Comment la grande maison dominicaine vit cette période de confinement.

Trois questions à Jérôme Aubert, directeur de Davidoff France.

 

Comment allez-vous ?
Tout le monde va bien dans nos équipes, c’est le point capital. Pour la marque Davidoff, la situation n’est pas trop mauvaise car les bureaux de tabacs sont ouverts en France, c’est une grande chance pour nous. Sans cela, la situation serait devenue critique très rapidement.

Avez-vous noté des changements dans les achats ?
Oui, beaucoup. D’abord les points de vente privilégiés ont changé.
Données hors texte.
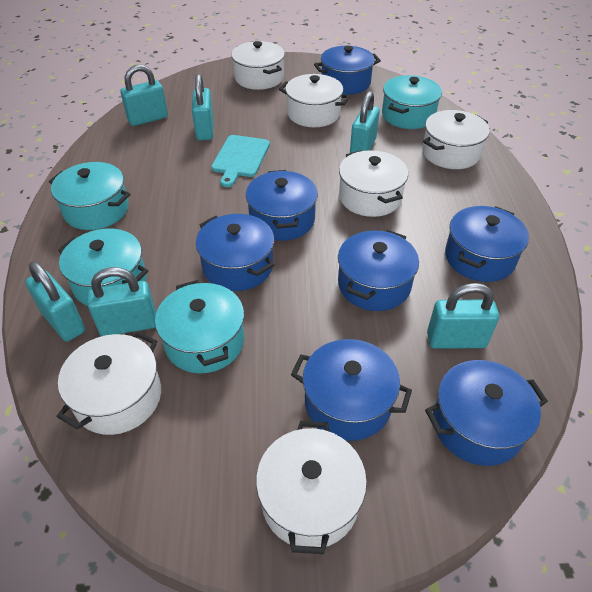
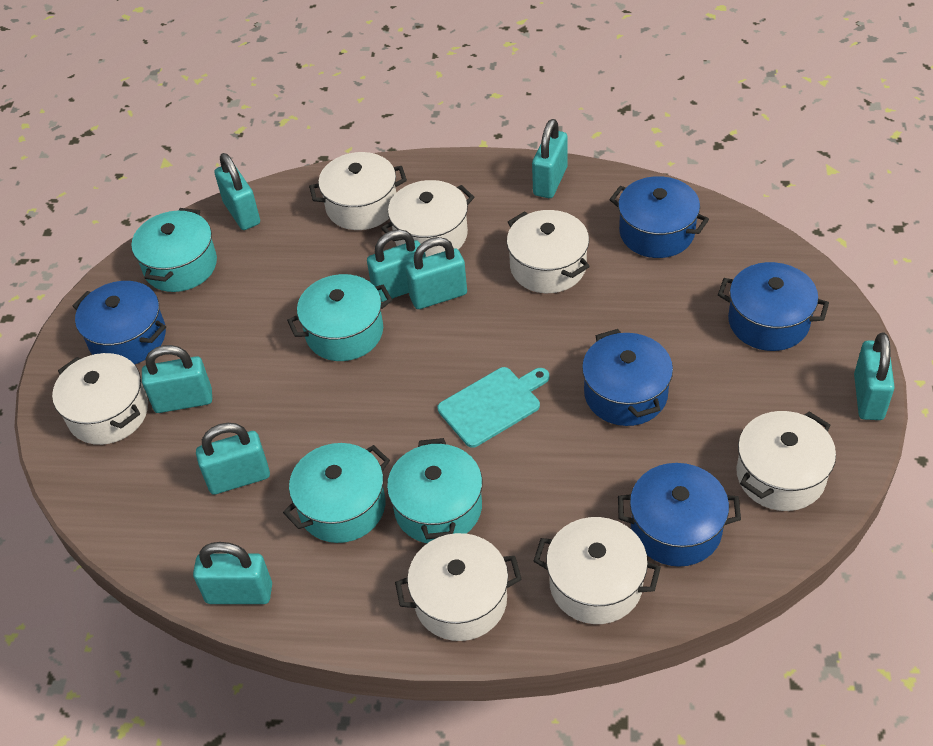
blue pot: 7 -> 5
turquoise padlock: 6 -> 8
white pot: 6 -> 7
Du fait de la fermeture des grands centres commerciaux, les amateurs privilégient la civette de proximité, celle qui est la plus proche de leur domicile. Ensuite, ce sont nos grands classiques qui se vendent le mieux. Le Spécial R, le 2000,  l’Entreacto et le Primeros. Je pense qu’en cette période de crise, les amateurs n’ont pas trop le goût à la nouveauté, il choisissent des valeurs sûres, plus sécurisantes. Et aussi, parce que, étant donné les conditions d’achat (on n’entre plus dans la cave, on commande sur le seuil de la porte), les amateurs n’ont pas la possibilité de découvrir, de choisir. Alors on achète ce que l’on connaît et ce que l’on aime.

Comment voyez-vous la situation évoluer à court-moyen terme ?
Nous allons vivre un été très singulier. Nous allons avoir un basculement de nos ventes entre les touristes étrangers qui ne viendront pas cette année  (ils sont très amateurs des grands classiques de la marque Davidoff) et les français qui passeront leur vacances en France et qui avaient l’habitude d’acheter leur Davidoff à l’étranger pendant leurs vacances  (la fiscalité sur les cigares de luxe en France est une des plus élevées dans le monde).